Many organisations are hamstrung in their ability to employ what they really need because they spend time and money in employment-related activities they don’t understand, are unable to quantify in cost and have no expectation of return on the investment.

New labour market-wide employment methods are urgently needed. Our list of changes includes:

1. Making it easier for people to work as independent contractors. Independent contractors are self-reliant, taking responsibility for maintaining their own skills and knowledge and the contexts in which they can be applied. Independent contractors are a valuable source of specialised expertise and can be engaged as needed. For this, for bearing the costs of their own expenses and for not being paid statutory entitlements, contractors will command a higher fee. Treatment of contractors – suppliers like any other – is not always positive if the organisations create an “us” and “them” culture. To unions who do not have jurisdiction over commercial work contracts, independent contractors are effectively scab labour and in some states and industries, legislation has been passed that forces independent contractors to be subjected to employment laws.

2. Human resources must become qualified (currently there is no minimum qualification) and that qualification must include business, finance or economics. The role – and if HR do not want to change then another profession will take over – must be more than administrators, guardians and do-gooders of employment. HR have long complained they are not taken seriously but many given a “seat at the strategy table” squandered the opportunity. A SHRM (US-based Society for Human Resources Management) survey reported that 83% of the HR respondents believed interpersonal communication skills was academically valuable to their careers, and only 2% of respondents believed the same of skills in finance.

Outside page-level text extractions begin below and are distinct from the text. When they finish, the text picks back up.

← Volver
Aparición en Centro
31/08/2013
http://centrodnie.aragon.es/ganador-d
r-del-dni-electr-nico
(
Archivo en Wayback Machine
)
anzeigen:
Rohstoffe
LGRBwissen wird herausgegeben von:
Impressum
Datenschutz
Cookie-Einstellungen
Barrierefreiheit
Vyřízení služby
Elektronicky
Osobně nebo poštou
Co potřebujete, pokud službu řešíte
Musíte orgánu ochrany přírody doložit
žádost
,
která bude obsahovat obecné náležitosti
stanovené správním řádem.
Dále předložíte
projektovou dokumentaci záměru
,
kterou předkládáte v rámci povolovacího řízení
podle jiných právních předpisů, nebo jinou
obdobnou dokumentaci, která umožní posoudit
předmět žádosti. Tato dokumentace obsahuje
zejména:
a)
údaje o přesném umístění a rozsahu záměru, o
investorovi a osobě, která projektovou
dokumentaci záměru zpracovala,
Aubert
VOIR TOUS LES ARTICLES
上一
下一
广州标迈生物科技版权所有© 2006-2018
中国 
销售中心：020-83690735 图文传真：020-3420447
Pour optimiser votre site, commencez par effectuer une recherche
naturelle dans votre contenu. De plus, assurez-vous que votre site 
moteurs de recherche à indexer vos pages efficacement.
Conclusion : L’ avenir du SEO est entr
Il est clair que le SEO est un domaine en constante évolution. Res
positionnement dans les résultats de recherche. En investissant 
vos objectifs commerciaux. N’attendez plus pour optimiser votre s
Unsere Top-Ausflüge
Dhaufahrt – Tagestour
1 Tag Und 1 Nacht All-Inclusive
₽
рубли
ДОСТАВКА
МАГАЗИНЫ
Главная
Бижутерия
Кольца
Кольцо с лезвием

3. Employers and workplace laws alike must allow greater mobility of workers in, out and around organisations. Employee retention is not often well thought through; in attempting to hold on to knowledge and stave off costs of recruitment, employers frequently invest in maintaining a status quo. The potential talent base becomes limited as does the ability to respond to changes (except, ironically, through redundancies). When inevitably they do implement change it is usually reactive and the disruption, insecurity and instability drains the organisation of energy and confuses its purpose.

4. Employers and workers alike need to treat all work forms as being as, if not more, valuable than full time, permanent positions. Portfolio careers means undertaking work in multiple jobs and across industries. Employers will benefit by being more adept at using talent when and where it is needed and employees will be less dependent on one employer. There will be a double-benefit as employees have more opportunities to gain on-the-job skills but the costs of doing so are spread.

5. Imagine if employee work histories were as transferable as results between educational institutions. Sure, this information will not be perfect and would be subjective. Hiring, for starters would be a very different process with this information and not just reliant on the CV, the reference check and how well the candidate jumps through the hoops set up for them.

Real leadership to make real changes, not just another round of quick-fixes, is needed now.